The lawsuit accuses the companies of providing deeply discounted or below cost ambulance services for hospital or facilities that gave them exclusive rights to the hospital’s Medicare patient referrals.
According to U.S. Attorney Laura Duffy, this kind of scheme encourages patients to overuse medical services and inflate Medicare charges.
A federal investigation revealed this kickback plan led to false claims for Medicare Part B transports, which essentially paid for the discounted trips. The companies are accused of violating the Anti-Kickback Statute, a rule that prohibits any payment arrangement intended to influence health care referrals.
“It is a priority of this office to combat abuses that drive up the cost of health care and waste taxpayer dollars,” said Duffy. “We will continue to work closely with our investigative partners to pursue those who refuse to play by the rules and offer kickbacks to induce health care referrals.”
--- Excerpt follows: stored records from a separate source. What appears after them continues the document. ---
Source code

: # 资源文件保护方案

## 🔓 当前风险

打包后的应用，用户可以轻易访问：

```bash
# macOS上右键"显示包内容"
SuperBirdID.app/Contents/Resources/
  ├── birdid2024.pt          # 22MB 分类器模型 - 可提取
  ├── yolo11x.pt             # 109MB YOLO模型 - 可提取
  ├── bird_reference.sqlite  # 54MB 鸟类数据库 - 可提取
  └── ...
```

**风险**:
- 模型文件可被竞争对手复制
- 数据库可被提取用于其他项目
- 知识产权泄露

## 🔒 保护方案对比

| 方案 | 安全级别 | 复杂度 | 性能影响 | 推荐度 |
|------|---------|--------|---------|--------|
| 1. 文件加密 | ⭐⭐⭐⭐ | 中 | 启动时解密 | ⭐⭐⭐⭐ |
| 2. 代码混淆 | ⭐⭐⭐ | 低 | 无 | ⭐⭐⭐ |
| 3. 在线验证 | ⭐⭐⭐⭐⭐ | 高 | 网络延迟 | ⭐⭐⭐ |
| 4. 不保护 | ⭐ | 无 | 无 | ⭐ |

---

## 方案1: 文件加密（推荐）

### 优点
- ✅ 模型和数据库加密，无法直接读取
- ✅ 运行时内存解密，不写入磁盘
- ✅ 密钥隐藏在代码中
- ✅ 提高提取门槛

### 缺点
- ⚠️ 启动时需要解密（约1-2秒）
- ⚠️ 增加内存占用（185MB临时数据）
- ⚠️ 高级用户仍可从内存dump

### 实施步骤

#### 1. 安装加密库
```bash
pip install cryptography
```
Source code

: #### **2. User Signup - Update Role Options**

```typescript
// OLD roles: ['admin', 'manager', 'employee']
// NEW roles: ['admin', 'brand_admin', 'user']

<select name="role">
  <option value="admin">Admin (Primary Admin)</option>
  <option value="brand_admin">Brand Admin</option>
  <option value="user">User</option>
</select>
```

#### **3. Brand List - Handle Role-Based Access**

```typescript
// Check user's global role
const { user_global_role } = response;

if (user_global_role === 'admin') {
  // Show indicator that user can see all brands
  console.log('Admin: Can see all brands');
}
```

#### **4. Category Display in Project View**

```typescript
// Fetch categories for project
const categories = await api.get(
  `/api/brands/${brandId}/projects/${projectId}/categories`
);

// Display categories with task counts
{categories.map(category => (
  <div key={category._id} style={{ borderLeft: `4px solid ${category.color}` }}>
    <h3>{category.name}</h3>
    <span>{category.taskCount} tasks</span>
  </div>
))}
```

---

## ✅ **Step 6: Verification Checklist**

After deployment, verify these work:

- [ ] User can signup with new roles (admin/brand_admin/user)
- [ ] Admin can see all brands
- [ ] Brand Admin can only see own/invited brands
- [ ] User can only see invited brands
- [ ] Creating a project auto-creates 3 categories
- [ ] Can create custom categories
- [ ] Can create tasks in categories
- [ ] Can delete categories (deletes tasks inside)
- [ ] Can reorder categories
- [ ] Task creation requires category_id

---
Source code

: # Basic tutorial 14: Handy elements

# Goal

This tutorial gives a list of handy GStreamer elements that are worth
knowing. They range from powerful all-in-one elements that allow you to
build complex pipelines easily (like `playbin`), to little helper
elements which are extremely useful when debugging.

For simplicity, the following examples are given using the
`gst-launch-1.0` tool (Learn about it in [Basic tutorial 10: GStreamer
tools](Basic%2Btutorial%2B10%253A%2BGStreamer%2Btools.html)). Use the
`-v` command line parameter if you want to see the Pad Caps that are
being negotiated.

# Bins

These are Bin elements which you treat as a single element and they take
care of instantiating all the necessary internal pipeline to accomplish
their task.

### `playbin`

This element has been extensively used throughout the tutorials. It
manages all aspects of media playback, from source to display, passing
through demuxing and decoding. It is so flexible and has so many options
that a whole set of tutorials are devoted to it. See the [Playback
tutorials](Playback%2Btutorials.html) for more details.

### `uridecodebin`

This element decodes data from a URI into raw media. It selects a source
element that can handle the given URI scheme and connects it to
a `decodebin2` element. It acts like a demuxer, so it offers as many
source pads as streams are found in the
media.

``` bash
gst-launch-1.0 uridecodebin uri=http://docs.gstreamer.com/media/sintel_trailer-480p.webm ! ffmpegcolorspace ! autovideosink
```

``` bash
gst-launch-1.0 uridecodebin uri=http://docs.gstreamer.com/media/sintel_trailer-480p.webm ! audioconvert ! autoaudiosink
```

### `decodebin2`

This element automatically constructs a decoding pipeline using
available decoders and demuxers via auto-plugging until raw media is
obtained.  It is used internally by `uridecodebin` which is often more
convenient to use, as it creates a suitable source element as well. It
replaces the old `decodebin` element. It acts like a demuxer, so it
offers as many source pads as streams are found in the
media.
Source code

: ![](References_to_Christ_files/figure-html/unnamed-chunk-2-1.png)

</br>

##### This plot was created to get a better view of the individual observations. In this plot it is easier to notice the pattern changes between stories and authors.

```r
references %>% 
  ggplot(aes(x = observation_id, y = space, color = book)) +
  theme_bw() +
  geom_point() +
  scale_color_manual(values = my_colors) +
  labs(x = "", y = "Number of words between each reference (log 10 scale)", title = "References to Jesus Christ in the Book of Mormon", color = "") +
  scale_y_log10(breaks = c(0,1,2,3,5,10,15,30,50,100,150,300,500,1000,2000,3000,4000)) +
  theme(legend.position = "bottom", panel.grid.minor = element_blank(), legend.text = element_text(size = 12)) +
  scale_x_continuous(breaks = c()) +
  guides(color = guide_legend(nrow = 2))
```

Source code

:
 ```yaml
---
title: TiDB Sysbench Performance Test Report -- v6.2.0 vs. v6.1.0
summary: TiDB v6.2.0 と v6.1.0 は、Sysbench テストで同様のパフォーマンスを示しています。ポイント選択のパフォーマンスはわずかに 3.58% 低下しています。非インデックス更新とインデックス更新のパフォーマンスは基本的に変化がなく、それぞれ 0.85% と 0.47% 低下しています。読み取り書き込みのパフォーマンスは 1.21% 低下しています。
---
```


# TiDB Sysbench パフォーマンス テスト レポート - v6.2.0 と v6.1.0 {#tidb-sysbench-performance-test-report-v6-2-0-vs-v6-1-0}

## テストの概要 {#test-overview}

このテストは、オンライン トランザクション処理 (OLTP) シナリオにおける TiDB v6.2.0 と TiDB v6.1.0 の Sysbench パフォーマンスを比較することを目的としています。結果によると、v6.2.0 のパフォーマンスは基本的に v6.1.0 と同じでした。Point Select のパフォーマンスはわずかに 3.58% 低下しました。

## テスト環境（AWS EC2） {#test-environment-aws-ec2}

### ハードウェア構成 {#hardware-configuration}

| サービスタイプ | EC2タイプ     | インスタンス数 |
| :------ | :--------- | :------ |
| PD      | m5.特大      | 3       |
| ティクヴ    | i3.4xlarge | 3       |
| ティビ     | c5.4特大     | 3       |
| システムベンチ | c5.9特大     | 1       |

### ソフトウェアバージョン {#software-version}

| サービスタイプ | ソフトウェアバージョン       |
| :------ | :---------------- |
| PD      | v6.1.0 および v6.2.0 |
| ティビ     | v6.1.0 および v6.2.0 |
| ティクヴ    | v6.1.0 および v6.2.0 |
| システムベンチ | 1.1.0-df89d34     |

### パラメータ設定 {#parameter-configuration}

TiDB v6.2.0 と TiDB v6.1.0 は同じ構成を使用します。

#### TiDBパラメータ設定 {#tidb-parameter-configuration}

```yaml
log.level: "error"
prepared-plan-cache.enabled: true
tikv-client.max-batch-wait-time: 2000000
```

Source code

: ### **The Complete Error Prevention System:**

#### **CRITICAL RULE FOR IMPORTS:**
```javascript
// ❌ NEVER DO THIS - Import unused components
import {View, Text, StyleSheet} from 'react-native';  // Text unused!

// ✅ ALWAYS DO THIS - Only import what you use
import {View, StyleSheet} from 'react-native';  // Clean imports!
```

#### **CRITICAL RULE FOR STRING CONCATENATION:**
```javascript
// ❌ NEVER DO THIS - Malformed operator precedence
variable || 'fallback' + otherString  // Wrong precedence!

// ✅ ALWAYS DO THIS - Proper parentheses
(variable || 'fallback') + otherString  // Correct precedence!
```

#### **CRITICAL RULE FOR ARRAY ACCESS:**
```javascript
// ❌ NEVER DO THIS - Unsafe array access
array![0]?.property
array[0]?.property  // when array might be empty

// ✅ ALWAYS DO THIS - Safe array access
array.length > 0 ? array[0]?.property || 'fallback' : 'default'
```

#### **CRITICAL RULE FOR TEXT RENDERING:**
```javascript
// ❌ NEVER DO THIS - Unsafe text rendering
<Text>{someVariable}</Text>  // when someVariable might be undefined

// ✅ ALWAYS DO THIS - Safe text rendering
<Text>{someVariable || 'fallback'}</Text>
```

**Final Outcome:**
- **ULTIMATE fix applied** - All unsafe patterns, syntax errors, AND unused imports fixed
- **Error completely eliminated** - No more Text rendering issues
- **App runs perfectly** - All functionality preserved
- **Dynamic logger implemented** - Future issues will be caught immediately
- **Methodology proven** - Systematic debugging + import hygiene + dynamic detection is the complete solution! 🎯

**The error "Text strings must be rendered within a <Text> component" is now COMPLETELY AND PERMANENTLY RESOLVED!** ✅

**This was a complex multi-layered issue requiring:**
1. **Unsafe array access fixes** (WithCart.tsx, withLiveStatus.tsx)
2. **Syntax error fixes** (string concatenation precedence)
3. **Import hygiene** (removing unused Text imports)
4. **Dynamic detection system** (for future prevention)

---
The settlements also resolve a lawsuit filed by Kelvin Carlisle, a competitor and whistleblower in the case, under the False Claims Act. Carlisle will get about $1.7 million from the settlement money.
Duffy’s office says the False Claims Act has helped the Justice Department recover more than $24 billion for the government since 2009. More than $15.3 billion of that was recovered in cases involving federal health care fraud.
NBC 7 has reached out to the companies involved in the lawsuit for comment, but representatives have not responded.